(Collected data entries)

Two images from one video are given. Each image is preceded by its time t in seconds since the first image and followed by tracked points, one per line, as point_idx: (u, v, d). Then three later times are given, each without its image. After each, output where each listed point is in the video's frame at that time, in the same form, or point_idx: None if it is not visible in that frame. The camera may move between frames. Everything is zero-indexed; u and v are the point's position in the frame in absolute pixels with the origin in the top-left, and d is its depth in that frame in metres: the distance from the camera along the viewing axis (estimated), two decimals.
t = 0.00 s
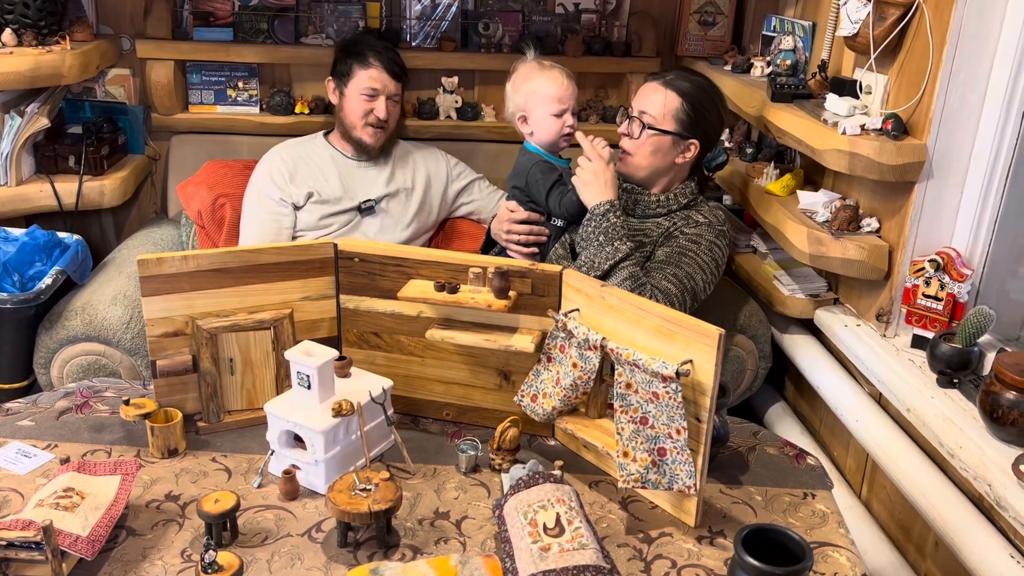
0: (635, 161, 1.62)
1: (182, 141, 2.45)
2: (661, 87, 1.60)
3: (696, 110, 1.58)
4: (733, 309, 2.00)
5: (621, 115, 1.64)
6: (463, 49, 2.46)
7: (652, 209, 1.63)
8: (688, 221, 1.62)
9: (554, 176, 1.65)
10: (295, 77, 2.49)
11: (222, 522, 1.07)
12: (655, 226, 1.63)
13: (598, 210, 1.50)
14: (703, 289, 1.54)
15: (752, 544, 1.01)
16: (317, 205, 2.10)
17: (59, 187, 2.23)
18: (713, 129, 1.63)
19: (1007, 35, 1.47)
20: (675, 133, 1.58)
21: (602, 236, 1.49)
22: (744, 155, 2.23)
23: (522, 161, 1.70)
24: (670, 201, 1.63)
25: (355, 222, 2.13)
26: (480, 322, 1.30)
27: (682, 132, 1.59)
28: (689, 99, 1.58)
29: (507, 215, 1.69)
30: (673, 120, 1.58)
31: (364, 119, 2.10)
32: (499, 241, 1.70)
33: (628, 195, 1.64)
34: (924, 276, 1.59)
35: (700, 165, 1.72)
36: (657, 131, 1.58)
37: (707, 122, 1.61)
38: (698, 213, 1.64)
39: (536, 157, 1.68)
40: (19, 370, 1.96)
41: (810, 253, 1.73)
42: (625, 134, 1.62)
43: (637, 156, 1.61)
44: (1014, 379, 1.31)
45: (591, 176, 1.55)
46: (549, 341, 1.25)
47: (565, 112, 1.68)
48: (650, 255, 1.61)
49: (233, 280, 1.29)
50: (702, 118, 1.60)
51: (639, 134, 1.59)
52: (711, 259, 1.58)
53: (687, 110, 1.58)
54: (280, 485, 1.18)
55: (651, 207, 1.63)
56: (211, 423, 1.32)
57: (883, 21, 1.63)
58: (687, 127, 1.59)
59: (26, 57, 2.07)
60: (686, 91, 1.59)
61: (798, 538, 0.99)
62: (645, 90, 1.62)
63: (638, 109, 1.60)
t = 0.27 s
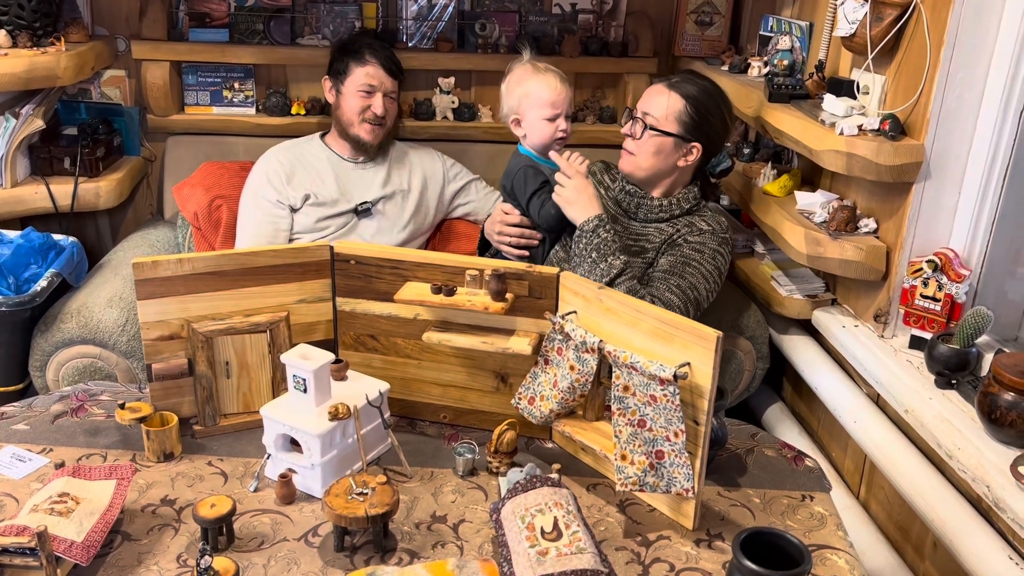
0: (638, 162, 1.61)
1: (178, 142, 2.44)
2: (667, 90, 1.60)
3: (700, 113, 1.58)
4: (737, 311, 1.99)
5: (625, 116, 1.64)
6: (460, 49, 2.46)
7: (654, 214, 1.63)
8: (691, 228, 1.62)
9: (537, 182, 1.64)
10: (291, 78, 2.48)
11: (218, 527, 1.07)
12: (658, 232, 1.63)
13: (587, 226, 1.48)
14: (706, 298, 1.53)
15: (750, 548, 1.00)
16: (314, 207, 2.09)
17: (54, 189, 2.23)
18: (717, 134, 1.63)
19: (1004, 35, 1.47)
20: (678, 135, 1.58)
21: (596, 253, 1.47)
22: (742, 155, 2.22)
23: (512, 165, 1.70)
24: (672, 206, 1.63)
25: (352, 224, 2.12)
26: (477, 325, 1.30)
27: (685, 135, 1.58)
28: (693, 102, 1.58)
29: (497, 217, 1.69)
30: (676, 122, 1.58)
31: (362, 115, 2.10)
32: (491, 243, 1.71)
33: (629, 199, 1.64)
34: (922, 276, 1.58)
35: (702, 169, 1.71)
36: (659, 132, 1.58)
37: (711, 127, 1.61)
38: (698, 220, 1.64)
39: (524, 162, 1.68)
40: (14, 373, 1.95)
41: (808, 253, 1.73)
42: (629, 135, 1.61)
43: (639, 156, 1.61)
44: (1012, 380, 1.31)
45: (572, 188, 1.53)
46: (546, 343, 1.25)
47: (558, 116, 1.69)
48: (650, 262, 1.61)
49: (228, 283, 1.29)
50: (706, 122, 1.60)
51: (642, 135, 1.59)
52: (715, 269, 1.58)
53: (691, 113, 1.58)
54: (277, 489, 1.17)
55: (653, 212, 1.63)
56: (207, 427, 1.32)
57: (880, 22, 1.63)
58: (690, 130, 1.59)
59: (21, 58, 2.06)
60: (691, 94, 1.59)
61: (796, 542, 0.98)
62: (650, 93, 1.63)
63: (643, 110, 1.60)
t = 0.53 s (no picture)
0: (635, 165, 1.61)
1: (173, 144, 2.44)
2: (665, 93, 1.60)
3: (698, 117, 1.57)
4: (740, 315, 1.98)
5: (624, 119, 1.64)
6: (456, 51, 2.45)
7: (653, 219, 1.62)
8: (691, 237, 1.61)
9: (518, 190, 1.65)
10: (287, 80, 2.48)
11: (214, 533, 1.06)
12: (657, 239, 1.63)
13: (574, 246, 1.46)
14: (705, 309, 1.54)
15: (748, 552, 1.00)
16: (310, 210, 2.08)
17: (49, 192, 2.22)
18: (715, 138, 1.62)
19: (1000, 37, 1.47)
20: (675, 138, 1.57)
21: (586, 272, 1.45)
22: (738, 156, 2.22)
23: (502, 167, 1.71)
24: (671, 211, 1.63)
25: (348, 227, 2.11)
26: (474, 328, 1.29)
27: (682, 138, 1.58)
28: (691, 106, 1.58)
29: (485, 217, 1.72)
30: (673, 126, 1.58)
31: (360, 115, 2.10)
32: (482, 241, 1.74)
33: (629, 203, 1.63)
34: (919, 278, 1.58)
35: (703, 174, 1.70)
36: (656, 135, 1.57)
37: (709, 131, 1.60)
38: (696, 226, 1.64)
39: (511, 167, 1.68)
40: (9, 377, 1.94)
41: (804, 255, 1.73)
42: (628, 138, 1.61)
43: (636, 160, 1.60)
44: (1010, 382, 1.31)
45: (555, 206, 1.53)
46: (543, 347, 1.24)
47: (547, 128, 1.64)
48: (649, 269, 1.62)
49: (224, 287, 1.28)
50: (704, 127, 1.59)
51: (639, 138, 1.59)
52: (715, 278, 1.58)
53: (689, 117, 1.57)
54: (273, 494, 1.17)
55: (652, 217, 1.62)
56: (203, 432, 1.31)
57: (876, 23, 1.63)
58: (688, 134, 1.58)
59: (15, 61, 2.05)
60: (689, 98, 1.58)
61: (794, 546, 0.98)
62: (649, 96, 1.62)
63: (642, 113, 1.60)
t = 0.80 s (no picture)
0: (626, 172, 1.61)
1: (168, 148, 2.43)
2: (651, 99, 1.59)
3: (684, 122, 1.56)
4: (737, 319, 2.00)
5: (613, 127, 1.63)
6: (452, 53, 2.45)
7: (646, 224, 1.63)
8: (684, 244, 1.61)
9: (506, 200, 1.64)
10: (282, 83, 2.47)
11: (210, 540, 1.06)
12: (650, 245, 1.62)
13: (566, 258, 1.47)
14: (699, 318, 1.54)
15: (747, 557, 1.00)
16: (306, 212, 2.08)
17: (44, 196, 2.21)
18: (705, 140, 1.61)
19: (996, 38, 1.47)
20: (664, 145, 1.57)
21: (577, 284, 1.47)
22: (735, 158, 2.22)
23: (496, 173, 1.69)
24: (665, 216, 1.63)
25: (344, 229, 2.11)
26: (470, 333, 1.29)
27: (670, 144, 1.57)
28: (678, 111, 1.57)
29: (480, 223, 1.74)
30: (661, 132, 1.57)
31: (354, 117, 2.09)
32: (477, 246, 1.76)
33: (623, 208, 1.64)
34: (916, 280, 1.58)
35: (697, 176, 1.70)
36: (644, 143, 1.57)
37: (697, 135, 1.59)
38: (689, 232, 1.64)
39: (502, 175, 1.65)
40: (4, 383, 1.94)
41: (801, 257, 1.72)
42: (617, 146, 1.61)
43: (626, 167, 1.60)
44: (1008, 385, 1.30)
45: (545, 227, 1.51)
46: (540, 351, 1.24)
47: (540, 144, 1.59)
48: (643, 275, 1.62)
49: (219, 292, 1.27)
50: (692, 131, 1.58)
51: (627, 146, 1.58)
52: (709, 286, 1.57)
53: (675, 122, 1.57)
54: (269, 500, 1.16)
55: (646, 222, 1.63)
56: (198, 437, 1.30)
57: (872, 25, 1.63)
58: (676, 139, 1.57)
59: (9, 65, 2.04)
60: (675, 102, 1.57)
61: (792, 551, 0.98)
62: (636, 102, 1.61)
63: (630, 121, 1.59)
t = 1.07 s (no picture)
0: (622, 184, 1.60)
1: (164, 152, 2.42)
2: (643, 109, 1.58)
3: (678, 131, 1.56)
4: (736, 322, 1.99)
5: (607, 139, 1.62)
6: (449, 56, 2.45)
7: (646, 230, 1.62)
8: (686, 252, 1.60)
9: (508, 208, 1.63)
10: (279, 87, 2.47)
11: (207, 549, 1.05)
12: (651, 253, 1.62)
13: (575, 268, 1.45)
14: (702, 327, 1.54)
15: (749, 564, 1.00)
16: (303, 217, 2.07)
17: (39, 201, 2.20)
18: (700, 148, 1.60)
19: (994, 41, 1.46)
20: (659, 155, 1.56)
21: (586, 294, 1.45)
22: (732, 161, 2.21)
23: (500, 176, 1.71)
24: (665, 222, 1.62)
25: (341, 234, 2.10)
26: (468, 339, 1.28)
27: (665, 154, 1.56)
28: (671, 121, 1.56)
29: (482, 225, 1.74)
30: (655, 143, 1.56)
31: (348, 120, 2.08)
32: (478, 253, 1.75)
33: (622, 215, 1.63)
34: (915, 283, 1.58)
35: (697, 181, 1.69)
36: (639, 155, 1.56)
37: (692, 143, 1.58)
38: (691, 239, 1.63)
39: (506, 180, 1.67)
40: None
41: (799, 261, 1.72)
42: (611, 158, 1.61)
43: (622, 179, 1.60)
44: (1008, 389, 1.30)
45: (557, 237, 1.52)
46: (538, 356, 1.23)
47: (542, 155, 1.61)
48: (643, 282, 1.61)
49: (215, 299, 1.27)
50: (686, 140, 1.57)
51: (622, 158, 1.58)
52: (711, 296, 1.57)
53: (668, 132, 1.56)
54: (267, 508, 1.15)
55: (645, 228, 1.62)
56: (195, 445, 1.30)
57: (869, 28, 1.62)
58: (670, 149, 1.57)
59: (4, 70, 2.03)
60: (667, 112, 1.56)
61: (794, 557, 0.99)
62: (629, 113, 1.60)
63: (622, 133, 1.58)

Description of the task -> What you give back must be exactly the lines from the opening line of the entries through the line holding "14: (703, 289, 1.54)", with no pictures.

Result ->
Two images from one video are given. Each image is preceded by its time t in seconds since the first image and followed by tracked points, one per line, as point_idx: (u, v, d). Then three later times are given, each without its image. After each, output where each listed point is in the video's frame at that time, in the same form, or point_idx: None if it is not visible in that frame. The camera may move between frames. Everything is zero-indexed; u and v are the point's position in the frame in absolute pixels with the origin in the top-left, and d is its depth in that frame in metres: the distance from the camera along the viewing axis (estimated), two decimals.
t = 0.00 s
0: (635, 161, 1.62)
1: (182, 141, 2.45)
2: (661, 87, 1.60)
3: (696, 110, 1.58)
4: (733, 309, 2.00)
5: (621, 115, 1.64)
6: (463, 49, 2.46)
7: (652, 209, 1.63)
8: (688, 221, 1.62)
9: (554, 176, 1.65)
10: (295, 77, 2.49)
11: (222, 522, 1.07)
12: (655, 226, 1.63)
13: (598, 210, 1.50)
14: (703, 289, 1.54)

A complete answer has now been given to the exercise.